# Chicago based company lokking for winter help



## mriddlesr

Commercial plow company searching for qualified snow plow operators, skid steer operators, front end loader operators, and atv operators.

We start plowing at 1 inch and pay top wages. Any interested parties should apply in person at:

Chicago Service Group Inc.
2500 W. 36th St.
Chicago, Il 60632

Application hours are 9am-3pm Mon-Fri


----------



## JaimeG

What's pay?payuppayup


----------



## chitown sparky

do you have any work around rockford area


----------



## the new boss 92

pm me were some of the work is located, i will be interested if there if work close to me!


----------



## JustJeff

Got my own truck and salter, what are you paying?


----------



## mriddlesr

we have work all over the chicago metro area and surrounding suburbs. We are in need of drivers and operators for our equipment as well as sub-contractors, the average pay for subs with plows and salters is $85 per hour


----------



## chitown sparky

I have a 2007 chevy 2500 with a Boss 8'2" ploy v XT with 5y exp.and would be interested if you had some work in the area around poplar grove or rockford area also have a buddy with a jeep wrangler with a boss 7' poly


----------



## mriddlesr

chitown sparky;820932 said:


> I have a 2007 chevy 2500 with a Boss 8'2" ploy v XT with 5y exp.and would be interested if you had some work in the area around poplar grove or rockford area also have a buddy with a jeep wrangler with a boss 7' poly


do you have a salt spreader??


----------



## chitown sparky

we have 1 looking to get another 1 be for the snow hits


----------



## mriddlesr

chitown sparky;821171 said:


> we have 1 looking to get another 1 be for the snow hits


PM Me your info, and I will let you look at my Rockford sites and we will go from there.


----------



## chitown sparky

not sure how to PM so this is a test


----------



## chitown sparky

I think I got it but if not let me know


----------



## mriddlesr

chitown sparky;821327 said:


> I think I got it but if not let me know


you got the PM down pact


----------



## chitown sparky

thanks that was the 1st one


----------



## chitown sparky

Mriddlesr are you still looking for subs in the rockford area i will pm you my #


----------



## triplaz

Do you have any work close to Downers Grove?
Do you need salt spreaders for all your subs? Is tailgate spreader ok for you?


----------



## mriddlesr

sorry I haven't gotten back to you guys, but I've been busy with irrigation blow outs, I will get back to all you guys by the end of this week> thanks for your patience


----------



## mriddlesr

chitown sparky;823015 said:


> Mriddlesr are you still looking for subs in the rockford area i will pm you my #


do you service channahon??i got a truck stop there


----------



## chitown sparky

that is about 2 hr south of me


----------



## 02DURAMAX

Pm sent!!!!!!!!!


----------



## JazyT

I have a Truck with a 7'6" plow and a tailgate salter in Carol Stream if you have work around that area.


----------



## the new boss 92

i also have a salter and 7'6 plow in the carol stream wheaton area, pm me with work also got insurence


----------



## JazyT

Any work closer to the NW burbs? I have a truck and a tailgate salter, I'm looking for sub work.
I also have 1 shoveler available to work as a plow/shovel team.


----------



## mriddlesr

JazyT;838545 said:


> Any work closer to the NW burbs? I have a truck and a tailgate salter, I'm looking for sub work.
> I also have 1 shoveler available to work as a plow/shovel team.

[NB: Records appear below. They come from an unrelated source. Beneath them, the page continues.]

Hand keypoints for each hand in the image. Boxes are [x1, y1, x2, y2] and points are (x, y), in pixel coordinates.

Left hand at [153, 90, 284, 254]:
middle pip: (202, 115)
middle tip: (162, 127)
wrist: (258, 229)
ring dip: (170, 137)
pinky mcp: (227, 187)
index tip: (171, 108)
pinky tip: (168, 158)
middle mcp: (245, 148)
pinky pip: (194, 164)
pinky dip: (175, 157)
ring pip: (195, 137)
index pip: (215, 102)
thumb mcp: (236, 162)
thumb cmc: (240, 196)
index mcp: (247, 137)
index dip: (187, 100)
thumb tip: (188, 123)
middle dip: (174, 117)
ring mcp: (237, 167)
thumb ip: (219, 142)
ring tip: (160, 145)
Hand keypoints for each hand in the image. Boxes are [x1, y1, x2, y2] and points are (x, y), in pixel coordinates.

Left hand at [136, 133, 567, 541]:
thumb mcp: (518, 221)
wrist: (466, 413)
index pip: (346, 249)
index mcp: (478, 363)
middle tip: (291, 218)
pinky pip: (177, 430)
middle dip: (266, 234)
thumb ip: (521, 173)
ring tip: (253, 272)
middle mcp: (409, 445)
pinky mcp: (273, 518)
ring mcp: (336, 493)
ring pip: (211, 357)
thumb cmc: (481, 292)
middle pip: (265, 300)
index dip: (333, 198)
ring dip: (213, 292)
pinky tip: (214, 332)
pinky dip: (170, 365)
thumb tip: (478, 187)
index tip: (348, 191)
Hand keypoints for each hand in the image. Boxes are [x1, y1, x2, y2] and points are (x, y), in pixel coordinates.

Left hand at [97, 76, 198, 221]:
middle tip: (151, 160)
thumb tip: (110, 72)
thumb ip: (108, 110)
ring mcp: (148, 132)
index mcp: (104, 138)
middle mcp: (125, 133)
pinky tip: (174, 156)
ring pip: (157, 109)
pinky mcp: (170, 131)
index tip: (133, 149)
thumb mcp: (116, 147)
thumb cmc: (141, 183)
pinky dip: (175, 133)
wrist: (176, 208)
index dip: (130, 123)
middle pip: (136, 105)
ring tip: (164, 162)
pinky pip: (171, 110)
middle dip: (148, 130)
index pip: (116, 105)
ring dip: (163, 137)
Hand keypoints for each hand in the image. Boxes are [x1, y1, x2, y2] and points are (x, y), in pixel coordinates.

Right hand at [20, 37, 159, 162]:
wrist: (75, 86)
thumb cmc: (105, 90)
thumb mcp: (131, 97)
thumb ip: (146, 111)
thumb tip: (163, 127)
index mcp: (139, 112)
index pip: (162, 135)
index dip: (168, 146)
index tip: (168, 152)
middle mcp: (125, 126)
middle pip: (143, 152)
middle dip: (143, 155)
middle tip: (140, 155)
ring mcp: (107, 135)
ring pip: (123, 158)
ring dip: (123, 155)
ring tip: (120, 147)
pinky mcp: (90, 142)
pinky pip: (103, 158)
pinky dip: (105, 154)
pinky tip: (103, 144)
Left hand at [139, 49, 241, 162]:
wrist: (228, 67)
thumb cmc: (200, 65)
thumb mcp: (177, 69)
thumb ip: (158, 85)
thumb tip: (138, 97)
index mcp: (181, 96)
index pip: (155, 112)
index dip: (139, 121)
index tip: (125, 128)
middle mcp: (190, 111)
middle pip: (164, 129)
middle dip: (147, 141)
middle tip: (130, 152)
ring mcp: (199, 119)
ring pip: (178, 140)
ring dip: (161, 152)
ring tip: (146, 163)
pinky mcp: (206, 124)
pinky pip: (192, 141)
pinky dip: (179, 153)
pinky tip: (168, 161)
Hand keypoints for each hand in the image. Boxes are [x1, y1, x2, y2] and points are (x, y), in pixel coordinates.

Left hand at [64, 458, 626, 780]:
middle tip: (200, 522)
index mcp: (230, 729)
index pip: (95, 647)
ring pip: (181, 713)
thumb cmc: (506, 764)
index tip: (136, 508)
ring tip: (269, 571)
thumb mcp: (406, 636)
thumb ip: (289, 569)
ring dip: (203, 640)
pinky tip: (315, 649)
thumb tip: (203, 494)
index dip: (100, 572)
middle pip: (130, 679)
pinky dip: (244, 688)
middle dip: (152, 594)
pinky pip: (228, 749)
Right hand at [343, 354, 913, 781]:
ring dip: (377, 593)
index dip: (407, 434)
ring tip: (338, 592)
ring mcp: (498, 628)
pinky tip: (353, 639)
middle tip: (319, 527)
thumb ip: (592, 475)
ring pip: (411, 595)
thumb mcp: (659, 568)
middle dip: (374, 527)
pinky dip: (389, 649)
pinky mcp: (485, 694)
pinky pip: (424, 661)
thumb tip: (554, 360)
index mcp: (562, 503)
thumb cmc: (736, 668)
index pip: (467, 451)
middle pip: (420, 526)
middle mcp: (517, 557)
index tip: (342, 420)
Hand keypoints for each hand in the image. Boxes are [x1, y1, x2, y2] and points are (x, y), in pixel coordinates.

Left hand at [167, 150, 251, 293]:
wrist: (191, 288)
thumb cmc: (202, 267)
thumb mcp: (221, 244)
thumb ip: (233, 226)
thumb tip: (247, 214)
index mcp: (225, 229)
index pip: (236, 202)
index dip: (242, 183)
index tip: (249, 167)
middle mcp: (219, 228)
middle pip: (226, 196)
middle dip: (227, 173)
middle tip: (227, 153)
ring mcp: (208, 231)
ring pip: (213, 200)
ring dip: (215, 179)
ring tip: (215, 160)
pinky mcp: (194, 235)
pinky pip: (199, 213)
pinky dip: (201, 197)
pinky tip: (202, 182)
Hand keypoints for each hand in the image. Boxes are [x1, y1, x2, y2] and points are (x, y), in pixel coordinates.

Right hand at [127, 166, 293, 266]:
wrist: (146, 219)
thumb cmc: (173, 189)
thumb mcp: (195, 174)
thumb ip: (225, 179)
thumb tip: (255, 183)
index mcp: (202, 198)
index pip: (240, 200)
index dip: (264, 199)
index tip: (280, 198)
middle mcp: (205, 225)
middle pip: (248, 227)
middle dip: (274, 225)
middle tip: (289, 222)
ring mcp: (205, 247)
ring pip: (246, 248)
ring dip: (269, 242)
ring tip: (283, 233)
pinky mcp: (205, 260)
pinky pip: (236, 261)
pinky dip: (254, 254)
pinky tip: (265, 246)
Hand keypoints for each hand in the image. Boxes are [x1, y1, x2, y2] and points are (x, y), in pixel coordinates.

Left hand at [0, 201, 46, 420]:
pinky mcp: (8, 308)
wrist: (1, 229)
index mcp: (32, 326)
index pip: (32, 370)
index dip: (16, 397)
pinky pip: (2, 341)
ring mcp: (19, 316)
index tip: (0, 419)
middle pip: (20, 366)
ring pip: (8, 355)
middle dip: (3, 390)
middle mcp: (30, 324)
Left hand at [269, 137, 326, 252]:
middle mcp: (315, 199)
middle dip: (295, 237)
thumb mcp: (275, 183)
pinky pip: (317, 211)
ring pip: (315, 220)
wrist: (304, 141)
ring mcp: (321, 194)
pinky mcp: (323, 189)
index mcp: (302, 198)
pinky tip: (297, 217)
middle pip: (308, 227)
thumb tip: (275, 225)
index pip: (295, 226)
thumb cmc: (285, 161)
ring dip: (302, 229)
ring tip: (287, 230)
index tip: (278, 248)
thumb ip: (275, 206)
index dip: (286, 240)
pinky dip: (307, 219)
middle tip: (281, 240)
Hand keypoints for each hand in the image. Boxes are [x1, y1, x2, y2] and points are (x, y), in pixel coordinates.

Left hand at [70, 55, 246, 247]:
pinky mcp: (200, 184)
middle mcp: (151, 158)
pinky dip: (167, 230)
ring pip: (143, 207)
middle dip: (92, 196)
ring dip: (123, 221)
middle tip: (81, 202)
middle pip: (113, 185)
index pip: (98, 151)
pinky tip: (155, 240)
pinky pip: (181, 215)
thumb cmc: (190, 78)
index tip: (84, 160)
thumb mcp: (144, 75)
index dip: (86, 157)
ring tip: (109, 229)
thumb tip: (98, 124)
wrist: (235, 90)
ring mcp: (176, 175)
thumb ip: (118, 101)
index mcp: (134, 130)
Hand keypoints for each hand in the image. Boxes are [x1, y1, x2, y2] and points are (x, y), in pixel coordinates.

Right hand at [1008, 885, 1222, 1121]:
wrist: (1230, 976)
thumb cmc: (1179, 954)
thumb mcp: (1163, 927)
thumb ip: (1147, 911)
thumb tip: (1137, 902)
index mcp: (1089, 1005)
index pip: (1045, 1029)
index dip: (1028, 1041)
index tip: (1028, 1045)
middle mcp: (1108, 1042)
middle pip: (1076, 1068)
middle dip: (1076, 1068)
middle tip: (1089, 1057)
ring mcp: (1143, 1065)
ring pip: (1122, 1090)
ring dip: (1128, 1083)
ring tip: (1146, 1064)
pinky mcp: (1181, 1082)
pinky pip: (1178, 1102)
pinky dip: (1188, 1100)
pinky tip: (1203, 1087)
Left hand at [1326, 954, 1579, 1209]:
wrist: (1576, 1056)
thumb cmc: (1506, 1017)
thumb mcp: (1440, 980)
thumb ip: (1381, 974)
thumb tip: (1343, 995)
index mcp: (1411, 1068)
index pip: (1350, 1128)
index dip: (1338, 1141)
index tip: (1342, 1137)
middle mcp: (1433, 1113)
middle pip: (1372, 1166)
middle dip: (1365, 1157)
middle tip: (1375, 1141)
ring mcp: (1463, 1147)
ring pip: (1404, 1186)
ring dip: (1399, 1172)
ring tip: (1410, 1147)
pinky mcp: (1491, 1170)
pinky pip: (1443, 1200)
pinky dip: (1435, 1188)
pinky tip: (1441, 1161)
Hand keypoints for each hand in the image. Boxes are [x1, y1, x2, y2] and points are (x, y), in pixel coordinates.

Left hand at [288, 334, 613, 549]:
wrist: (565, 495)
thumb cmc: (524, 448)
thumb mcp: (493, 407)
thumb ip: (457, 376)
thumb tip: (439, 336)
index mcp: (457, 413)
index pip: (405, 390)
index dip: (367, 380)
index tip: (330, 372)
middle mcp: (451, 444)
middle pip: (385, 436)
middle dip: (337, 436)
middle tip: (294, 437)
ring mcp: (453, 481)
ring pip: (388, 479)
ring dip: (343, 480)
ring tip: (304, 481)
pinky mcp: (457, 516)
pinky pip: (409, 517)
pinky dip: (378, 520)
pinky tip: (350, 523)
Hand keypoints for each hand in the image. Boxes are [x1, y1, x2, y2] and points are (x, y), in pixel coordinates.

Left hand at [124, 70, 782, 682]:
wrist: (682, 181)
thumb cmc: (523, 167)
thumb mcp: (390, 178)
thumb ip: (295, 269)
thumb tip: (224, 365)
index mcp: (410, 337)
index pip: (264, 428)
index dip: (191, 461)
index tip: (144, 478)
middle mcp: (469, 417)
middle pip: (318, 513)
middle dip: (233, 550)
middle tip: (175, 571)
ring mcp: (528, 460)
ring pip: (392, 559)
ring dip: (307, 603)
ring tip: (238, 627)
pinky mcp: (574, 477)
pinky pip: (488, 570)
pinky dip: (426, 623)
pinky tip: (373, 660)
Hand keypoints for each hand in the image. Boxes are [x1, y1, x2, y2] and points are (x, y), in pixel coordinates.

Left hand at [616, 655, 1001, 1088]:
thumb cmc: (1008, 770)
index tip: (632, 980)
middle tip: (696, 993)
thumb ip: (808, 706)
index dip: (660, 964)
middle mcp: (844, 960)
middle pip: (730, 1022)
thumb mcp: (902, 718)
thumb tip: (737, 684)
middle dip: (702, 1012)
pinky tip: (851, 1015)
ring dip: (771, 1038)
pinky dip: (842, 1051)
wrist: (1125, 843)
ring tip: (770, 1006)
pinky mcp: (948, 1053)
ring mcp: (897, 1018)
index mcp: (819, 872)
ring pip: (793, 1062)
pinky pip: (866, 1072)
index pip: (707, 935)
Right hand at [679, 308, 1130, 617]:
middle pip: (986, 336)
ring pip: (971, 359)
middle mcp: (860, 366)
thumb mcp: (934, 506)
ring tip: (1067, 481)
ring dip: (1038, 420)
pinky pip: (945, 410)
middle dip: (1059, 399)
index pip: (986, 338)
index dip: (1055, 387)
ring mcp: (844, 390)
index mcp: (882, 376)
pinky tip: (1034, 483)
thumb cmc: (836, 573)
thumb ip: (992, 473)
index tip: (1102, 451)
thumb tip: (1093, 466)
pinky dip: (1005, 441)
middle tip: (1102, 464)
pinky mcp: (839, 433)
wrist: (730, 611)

what burbs do you service??


----------



## RAW Details

This chicago service group is really snowbiz! Beware of these idiots I still to this day have not not been paid for the plowing I did for them a few days after xmas last year! Mike riddle was the one that hired me and then all of a sudden lost my time card. This all was for 6hrs of work and with theyre junk ass truck they put me in. Think of what he'll do to u after working a 20hr shift and beating up ur own truck!


----------



## CHCSnowman




----------



## Hambrick & Co.

Are you still looking for subs? I have a truck with salter and plow, another truck with just plow and a skid steer. Joliet / Orland area. Let me know. Thx


----------



## 09dieselguy

for anyone whos interested in this please read this 
http://www.plowsite.com/showthread.php?t=85380

i do not know either one but it sounds like it may be trouble


----------



## NorthernSvc's

not getting what your link is suppoised to be for boggin


----------



## NorthernSvc's

if you want more info check this out http://www.plowsite.com/showthread.php?t=79009


----------



## NorthernSvc's

http://www.plowsite.com/showthread.php?t=66771


----------



## AAARIBA Cartage Inc.

Good morning, are you still looking for someone in Channahon??? I am very interested, the Pilot is only about 5 minutes from me. I have a 2004 F-250 SD 4x4 with Western 7.5 ft Pro plow. I am available 24/7 as I own my own semi dump truck business with 70 trucks available to haul off snow, if the need arises. Please let me know, as I am very interested in this. Thank you for your help.


----------



## AAARIBA Cartage Inc.

Do you still have the lot in Channahon available? I live in Channahon, have 2004 F-250 SD 4x4 with Western Proplow. Please let me know. 
Thanks


----------



## Wieckster

ANY work needed in Rockford I am available let me know.Cell#815-222-3066


----------



## hi_octane

pm sent!!!!!!!


----------



## RAW Details

Ha ha ha u guys are idiots! Good luck getting paid!


----------